The encryption issue started gaining traction following the launch of iOS 8, which altered the way data was encrypted, making it impossible for external agencies — and even Apple — to gain access to the device once a passcode was set. From Bloomberg:
Apple gave the Federal Bureau of Investigation early access to iOS 8 so it could study how the new system would change evidence-gathering techniques, according to people familiar with the software's development. The agency quickly realized Apple had closed an important access point used for years by agents to collect information about criminal suspects. Many in the FBI were stunned. Suddenly, photos, text messages, notes and dozens of other sources of information stored on phones were off-limits.
The new encryption protections set off a behind-the-scenes battle that ultimately spilled into the open last month, when a California judge granted the Justice Department an order requiring Apple to help the FBI unlock an iPhone used by one of the shooters who killed 14 people in San Bernardino, California.

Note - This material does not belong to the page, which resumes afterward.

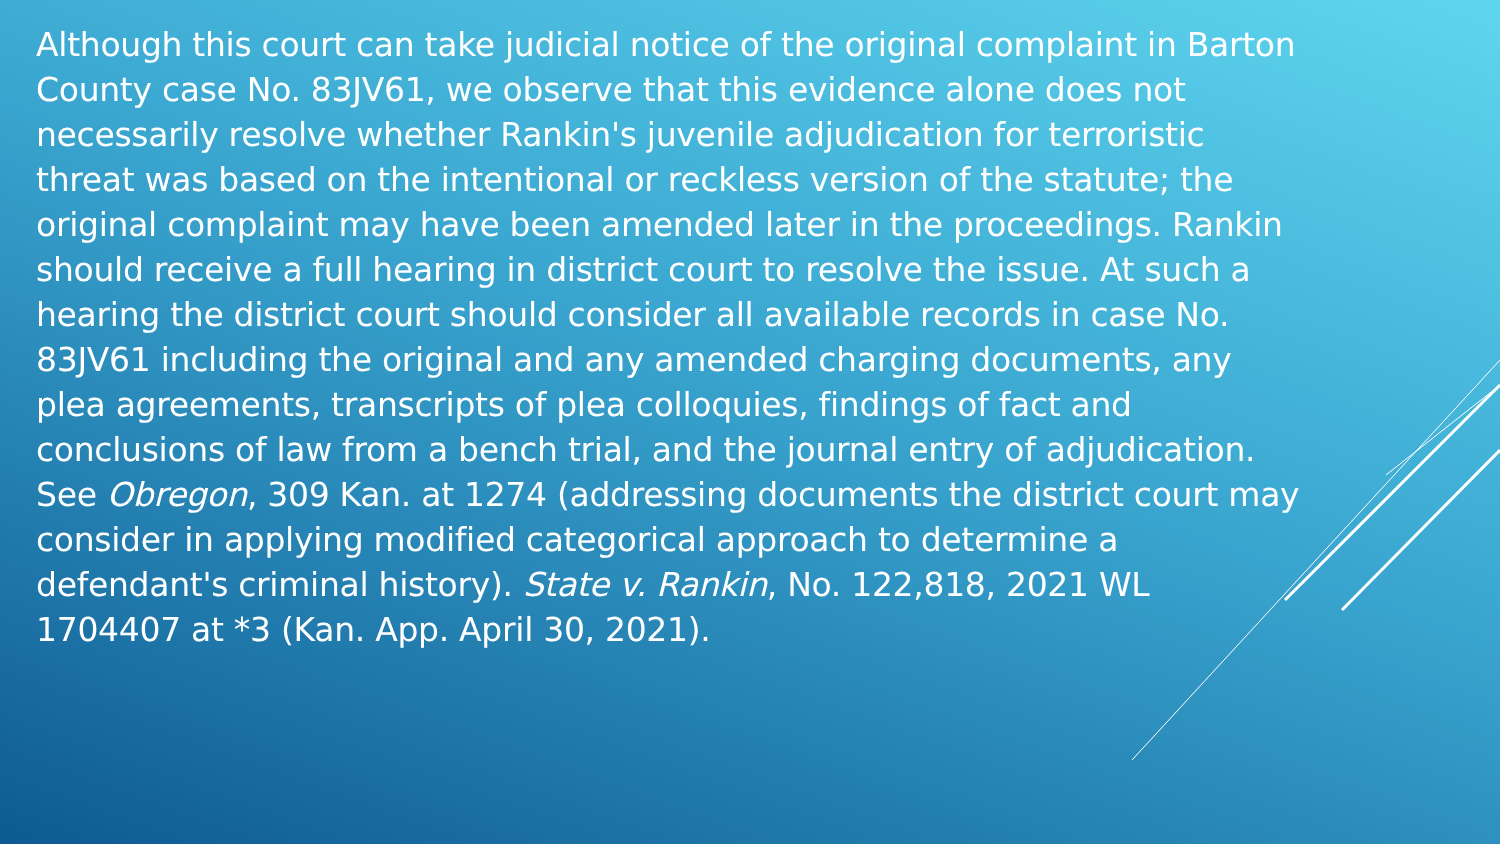Although this court can take judicial notice of the original complaint in Barton County case No. 83JV61, we observe that this evidence alone does not necessarily resolve whether Rankin's juvenile adjudication for terroristic threat was based on the intentional or reckless version of the statute; the original complaint may have been amended later in the proceedings. Rankin should receive a full hearing in district court to resolve the issue. At such a hearing the district court should consider all available records in case No. 83JV61 including the original and any amended charging documents, any plea agreements, transcripts of plea colloquies, findings of fact and conclusions of law from a bench trial, and the journal entry of adjudication. See Obregon, 309 Kan. at 1274 (addressing documents the district court may consider in applying modified categorical approach to determine a defendant's criminal history). State v. Rankin, No. 122,818, 2021 WL 1704407 at *3 (Kan. App. April 30, 2021).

At times, Apple and the White House enjoyed good ties, even working together to persuade China not to force phone makers to give authorities a key to unlock a handset's encryption. The administration also didn't give in to FBI lobbying for new legislation that would make it easier to unlock data on mobile devices with warrants.
According to the publication, the FBI was close to getting legislation passed that would've made it easier for the agency to access encrypted data on locked phones through court orders. However, Snowden's revelations in 2013 put a dent in its plans:
Officials were close to an agreement on legislation to update communications and privacy laws in 2013, but the Snowden revelations blew up the deal, according to a former U.S. official. After that, there was never again a serious effort to pass the legislation, the official said.

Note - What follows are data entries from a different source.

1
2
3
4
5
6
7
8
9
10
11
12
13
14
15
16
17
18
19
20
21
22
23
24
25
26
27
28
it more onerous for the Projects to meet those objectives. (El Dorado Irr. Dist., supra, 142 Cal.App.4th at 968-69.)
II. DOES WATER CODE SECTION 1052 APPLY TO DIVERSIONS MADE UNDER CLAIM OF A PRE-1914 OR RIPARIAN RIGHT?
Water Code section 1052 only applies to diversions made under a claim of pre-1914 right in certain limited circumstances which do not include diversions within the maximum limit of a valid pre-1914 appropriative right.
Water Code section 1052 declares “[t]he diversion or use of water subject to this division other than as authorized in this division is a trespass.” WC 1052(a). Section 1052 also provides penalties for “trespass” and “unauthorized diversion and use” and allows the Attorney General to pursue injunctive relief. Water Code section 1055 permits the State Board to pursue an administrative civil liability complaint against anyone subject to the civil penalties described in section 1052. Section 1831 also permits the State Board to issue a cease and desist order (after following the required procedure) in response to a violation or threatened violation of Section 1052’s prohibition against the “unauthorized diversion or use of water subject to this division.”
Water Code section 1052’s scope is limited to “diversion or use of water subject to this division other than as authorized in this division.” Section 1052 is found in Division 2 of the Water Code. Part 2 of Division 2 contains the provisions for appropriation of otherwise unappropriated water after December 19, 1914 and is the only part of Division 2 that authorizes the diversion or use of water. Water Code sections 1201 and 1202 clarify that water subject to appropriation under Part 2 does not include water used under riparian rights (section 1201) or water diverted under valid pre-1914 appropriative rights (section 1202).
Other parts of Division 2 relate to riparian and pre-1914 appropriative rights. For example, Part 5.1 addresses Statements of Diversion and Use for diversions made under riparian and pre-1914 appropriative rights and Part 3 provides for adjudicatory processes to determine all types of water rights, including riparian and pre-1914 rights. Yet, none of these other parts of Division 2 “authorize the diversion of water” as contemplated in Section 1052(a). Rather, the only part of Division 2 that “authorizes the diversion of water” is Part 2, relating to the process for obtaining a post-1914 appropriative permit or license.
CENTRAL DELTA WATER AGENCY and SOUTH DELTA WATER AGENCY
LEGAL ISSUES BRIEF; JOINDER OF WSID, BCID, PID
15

Even though new legislation did not come into effect regarding privacy, Apple continued to work with the FBI in private, including providing iCloud backups and sending engineers to assist in data recovery in the San Bernardino case:
Even as the behind-the-scenes debate simmered, Apple continued to work with FBI agents when issued a warrant for evidence that could be accessed on its servers. After the San Bernardino attacks in December, Apple pulled data backed up to its iCloud service from the iPhone used by the shooter, Syed Farook. The company also sent engineers to San Bernardino to help with the data-recovery effort. But when the FBI wanted to override the encryption on Farook's iPhone, the company said it didn't have a special key to unlock the device.
With Apple vehemently denying to create a software utility to unlock the iPhone 5c in question, the FBI decided to take things public:
On Feb. 16, a magistrate judge in Riverside, California, ordered Apple to help the FBI unlock the phone. Apple executives were shocked the agency had gone public. For years, they had worked closely with the agency in private. In at least two previous instances, including a case in Baltimore, the government had decided against seeking a court order forcing Apple to unlock a phone running iOS 8.
Apple officials will testify as part of an evidentiary hearing at 1 p.m. PT on March 22.